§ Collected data
%%

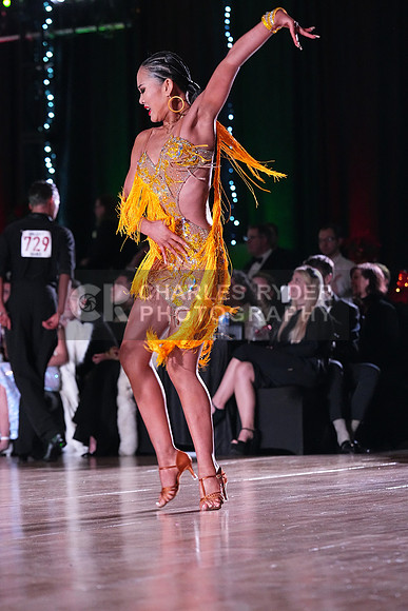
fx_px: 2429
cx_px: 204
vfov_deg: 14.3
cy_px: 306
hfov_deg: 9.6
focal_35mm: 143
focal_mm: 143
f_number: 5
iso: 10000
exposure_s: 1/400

%%
%%

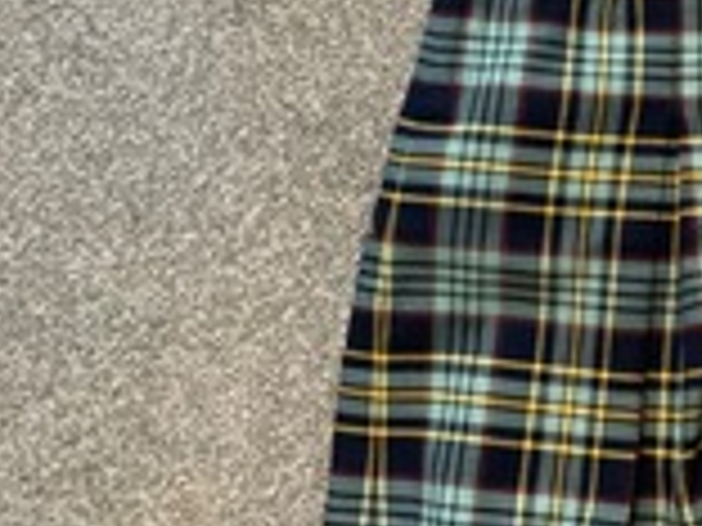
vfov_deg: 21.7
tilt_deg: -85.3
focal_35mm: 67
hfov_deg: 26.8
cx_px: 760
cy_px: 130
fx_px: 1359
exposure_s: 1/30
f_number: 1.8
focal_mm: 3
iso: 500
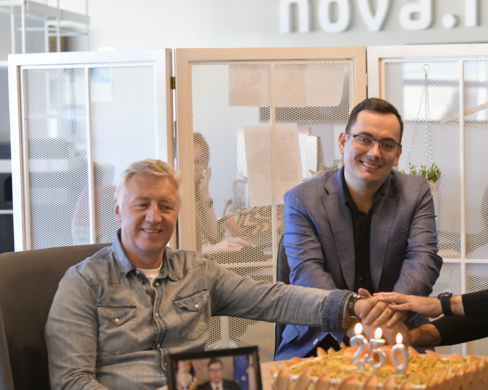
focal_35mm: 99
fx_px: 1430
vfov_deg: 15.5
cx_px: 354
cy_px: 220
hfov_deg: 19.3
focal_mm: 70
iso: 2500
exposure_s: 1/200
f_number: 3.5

%%
%%

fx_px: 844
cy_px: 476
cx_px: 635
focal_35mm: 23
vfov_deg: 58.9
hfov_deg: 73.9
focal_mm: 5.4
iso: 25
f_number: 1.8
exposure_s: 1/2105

%%

Word for word, restate the lines above from the line containing "fx_px: 2429" through the line containing "exposure_s: 1/400", with both included and nothing else.

§ TASK RESULT
fx_px: 2429
cx_px: 204
vfov_deg: 14.3
cy_px: 306
hfov_deg: 9.6
focal_35mm: 143
focal_mm: 143
f_number: 5
iso: 10000
exposure_s: 1/400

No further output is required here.